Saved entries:
◆ ◆ ◆

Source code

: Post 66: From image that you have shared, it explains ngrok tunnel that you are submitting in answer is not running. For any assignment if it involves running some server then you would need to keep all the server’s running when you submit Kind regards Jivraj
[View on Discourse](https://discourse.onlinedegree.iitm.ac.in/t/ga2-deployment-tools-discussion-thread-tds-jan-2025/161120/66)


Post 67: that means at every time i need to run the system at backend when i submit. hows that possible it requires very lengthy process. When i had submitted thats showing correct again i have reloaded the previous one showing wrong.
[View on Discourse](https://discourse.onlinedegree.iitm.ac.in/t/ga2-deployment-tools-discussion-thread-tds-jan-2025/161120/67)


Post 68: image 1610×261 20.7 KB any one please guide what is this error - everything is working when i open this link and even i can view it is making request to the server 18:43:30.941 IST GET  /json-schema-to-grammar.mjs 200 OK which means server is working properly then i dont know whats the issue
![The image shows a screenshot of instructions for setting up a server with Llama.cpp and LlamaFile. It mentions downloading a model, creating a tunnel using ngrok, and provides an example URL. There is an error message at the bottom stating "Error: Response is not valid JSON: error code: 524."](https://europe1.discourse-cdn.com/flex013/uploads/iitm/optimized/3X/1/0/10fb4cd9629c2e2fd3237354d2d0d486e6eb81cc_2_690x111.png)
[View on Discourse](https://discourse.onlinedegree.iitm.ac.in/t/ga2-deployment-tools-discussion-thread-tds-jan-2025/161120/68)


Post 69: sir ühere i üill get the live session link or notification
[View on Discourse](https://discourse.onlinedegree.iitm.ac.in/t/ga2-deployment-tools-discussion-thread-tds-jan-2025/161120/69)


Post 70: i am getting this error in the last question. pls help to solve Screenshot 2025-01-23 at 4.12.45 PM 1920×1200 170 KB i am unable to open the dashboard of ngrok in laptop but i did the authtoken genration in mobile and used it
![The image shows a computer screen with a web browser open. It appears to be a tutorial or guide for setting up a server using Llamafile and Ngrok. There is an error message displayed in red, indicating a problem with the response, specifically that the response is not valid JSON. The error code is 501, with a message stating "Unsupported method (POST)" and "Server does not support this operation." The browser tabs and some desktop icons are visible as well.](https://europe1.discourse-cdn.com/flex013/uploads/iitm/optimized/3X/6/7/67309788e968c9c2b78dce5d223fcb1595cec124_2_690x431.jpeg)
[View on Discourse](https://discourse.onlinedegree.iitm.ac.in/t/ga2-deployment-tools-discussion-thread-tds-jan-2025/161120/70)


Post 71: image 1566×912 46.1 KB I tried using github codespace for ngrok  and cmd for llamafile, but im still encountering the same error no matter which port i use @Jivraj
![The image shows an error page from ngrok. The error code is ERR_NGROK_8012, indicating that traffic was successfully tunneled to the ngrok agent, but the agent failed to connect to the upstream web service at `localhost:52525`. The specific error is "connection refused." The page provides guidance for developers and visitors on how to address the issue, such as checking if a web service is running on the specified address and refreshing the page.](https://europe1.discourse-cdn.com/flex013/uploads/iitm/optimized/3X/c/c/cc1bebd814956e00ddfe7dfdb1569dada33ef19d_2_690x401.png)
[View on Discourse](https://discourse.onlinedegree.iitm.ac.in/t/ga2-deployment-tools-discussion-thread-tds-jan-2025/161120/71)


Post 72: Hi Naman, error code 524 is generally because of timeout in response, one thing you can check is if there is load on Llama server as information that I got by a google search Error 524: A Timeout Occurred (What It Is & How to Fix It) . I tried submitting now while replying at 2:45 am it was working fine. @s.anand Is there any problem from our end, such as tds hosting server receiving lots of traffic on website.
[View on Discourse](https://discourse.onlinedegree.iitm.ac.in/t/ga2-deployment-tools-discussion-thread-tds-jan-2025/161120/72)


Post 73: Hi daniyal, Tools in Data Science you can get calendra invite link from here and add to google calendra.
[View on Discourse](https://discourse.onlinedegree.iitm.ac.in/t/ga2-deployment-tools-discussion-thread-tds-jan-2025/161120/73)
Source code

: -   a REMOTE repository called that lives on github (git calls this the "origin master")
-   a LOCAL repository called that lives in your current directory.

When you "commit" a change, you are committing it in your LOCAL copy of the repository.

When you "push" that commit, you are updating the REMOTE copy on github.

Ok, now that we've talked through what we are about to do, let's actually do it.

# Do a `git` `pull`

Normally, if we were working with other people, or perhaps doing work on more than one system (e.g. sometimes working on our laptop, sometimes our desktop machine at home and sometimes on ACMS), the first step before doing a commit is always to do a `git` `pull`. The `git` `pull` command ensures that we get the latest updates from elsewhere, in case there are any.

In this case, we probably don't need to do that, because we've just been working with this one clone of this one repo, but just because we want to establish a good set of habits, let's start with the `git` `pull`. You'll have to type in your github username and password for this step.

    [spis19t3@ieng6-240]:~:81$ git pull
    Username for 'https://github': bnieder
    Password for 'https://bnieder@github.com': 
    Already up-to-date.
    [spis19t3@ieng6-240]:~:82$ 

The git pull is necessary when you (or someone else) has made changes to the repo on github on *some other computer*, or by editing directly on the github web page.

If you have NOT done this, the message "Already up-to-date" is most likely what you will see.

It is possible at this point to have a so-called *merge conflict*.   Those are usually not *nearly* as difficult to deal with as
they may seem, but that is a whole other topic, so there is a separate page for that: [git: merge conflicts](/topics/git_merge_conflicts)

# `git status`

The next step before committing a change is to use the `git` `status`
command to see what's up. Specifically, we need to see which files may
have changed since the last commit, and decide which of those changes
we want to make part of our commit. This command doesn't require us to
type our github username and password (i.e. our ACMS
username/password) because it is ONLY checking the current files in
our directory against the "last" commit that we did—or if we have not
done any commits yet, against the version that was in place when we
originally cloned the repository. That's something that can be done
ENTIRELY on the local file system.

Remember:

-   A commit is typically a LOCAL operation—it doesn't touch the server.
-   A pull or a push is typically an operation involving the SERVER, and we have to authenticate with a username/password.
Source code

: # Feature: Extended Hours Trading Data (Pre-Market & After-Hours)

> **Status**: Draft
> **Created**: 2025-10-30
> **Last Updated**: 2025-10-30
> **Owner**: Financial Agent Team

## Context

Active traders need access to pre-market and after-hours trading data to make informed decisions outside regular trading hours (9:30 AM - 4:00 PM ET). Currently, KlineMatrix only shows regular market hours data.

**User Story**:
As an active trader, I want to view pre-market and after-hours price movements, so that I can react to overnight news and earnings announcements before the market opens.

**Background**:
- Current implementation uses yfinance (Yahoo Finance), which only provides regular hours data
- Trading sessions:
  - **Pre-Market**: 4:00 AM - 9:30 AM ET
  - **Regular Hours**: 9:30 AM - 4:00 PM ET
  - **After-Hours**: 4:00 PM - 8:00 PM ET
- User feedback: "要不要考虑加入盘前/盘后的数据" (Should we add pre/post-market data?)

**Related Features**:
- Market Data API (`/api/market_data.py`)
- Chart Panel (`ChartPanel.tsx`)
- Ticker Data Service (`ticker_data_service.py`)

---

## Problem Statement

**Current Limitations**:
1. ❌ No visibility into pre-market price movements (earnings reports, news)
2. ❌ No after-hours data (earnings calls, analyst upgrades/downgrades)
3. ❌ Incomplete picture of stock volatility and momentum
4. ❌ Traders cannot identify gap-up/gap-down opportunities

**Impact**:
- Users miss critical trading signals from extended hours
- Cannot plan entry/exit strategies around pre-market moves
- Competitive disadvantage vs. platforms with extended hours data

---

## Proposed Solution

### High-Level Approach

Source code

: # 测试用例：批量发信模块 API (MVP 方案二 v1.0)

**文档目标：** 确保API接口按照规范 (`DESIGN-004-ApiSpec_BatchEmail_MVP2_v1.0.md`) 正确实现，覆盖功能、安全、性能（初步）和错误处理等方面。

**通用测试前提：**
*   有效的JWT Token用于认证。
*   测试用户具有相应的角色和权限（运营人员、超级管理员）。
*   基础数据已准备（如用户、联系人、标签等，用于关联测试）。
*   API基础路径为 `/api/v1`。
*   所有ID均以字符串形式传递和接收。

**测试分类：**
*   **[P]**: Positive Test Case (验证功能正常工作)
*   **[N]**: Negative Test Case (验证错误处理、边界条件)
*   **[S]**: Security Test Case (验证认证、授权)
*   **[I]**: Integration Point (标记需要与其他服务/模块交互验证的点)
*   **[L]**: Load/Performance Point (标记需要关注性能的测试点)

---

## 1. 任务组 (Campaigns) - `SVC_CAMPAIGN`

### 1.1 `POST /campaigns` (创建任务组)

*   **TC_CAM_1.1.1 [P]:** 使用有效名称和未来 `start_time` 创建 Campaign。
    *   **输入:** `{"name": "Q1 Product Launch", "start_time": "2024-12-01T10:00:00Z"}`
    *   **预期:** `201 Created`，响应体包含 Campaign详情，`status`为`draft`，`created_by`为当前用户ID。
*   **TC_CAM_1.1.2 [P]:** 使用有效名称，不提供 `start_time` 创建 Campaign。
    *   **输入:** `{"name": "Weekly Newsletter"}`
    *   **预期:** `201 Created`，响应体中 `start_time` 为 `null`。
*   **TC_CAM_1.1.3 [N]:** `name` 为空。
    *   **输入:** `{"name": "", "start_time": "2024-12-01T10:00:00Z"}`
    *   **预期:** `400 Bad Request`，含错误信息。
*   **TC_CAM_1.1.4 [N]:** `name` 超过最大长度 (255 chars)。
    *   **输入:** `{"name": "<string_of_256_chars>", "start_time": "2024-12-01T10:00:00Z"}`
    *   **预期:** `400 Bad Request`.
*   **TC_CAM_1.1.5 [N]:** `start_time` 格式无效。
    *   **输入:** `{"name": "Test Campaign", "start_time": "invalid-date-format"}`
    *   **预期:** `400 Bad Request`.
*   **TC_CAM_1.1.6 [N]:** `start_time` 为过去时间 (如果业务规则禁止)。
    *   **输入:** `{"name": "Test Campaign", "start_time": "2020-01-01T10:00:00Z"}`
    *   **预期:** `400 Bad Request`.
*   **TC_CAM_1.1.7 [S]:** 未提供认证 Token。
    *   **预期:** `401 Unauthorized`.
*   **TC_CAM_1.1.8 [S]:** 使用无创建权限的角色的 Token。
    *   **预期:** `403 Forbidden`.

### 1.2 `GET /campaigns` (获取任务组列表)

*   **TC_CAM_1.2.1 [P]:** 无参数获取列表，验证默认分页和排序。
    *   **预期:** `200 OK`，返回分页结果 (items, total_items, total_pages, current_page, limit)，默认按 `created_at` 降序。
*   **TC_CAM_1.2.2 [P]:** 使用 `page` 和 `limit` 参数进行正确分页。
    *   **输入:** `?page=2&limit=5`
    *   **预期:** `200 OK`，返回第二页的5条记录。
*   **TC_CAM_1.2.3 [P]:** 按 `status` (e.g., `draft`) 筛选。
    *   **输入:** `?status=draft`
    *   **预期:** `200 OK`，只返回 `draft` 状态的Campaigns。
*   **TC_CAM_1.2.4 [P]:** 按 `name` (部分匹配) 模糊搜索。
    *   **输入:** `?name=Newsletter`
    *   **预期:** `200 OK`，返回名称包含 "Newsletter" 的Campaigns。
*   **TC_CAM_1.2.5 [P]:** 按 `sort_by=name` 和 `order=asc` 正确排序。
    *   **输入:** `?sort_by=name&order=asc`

◆ ◆ ◆

=== How to complete this task ===
Taking the line with "[S]:** 未提供认证 Token。" as the first, copy every line through the end of the entries above exactly, with no others.

=== Answer to the problem ===
*   **TC_CAM_1.1.7 [S]:** 未提供认证 Token。
    *   **预期:** `401 Unauthorized`.
*   **TC_CAM_1.1.8 [S]:** 使用无创建权限的角色的 Token。
    *   **预期:** `403 Forbidden`.

### 1.2 `GET /campaigns` (获取任务组列表)

*   **TC_CAM_1.2.1 [P]:** 无参数获取列表，验证默认分页和排序。
    *   **预期:** `200 OK`，返回分页结果 (items, total_items, total_pages, current_page, limit)，默认按 `created_at` 降序。
*   **TC_CAM_1.2.2 [P]:** 使用 `page` 和 `limit` 参数进行正确分页。
    *   **输入:** `?page=2&limit=5`
    *   **预期:** `200 OK`，返回第二页的5条记录。
*   **TC_CAM_1.2.3 [P]:** 按 `status` (e.g., `draft`) 筛选。
    *   **输入:** `?status=draft`
    *   **预期:** `200 OK`，只返回 `draft` 状态的Campaigns。
*   **TC_CAM_1.2.4 [P]:** 按 `name` (部分匹配) 模糊搜索。
    *   **输入:** `?name=Newsletter`
    *   **预期:** `200 OK`，返回名称包含 "Newsletter" 的Campaigns。
*   **TC_CAM_1.2.5 [P]:** 按 `sort_by=name` 和 `order=asc` 正确排序。
    *   **输入:** `?sort_by=name&order=asc`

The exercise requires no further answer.